Furthermore, even if the moral objection to income without compensation is weak on a philosophical level, it remains true that most people feel a real need to feel connected and useful. From this point of view, it seems much more attractive to seek to make the company more humane than to allow people who cannot find decent work to stay at home. With universal income, some of them will be able to devote themselves to non-market activities, but how many will waste their time on video games, pornography and sink into depression? There is a real need to organize social life in such a way that relationships in the company, in neighborhoods, between the citizens and the administration (the police, social workers, justice), are respectful and emancipatory. Universal income can slightly improve things, but the authors remain strangely silent on direct interventions that can strengthen freedoms in this relational domain.

In this perspective, the proposal of Anthony B. Atkinson in his latest work, Inequality. What can be done?to accompany the universal income with a strong incentive to participate in activities responds both to the political concern to satisfy the widespread social preference for reciprocity and to the real problem of promoting the social integration of those in the greatest difficulty. As the authors recognize when they discuss this idea, this formula of course risks reintroducing the intrusive paternalism of certain social aids and a certain dependence on employers, but if the very principle of support is the quality of social relations, this must include relations between vulnerable people and social workers. And if the company is democratized, dependence on employment should move from a negative dependence (on dominant colleagues or bosses) to a positive dependence (associated with a real attachment to work and to the community of colleagues).
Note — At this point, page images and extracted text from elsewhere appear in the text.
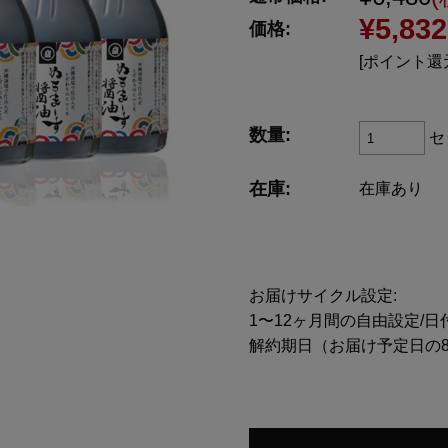
¥5,832
価格:
[ポイント還
数量:
セ
在庫:
在庫あり
お届けサイクル設定:
1〜12ヶ月間の自由設定/日
解約期日（お届け予定日の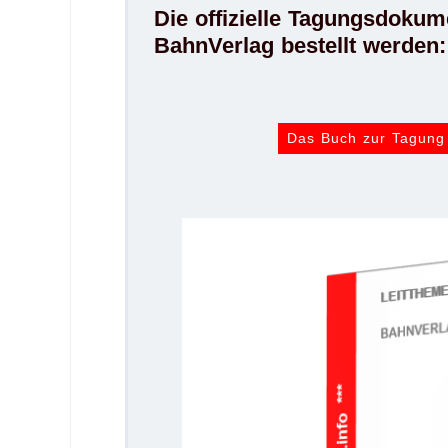
Die offizielle Tagungsdokum
BahnVerlag bestellt werden:
Das Buch zur Tagung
In conclusion, this book is by far the best synthesis available on the subject of universal income, and its reading by all interested persons would help to raise the level of public debate when this idea is introduced on political platforms. It would avoid difficulties similar to those experienced by George McGovern in the United States and Benoît Hamon very recently in France, when they had to abandon or eviscerate their universal income proposal under fire from erroneous but falsely convincing criticism.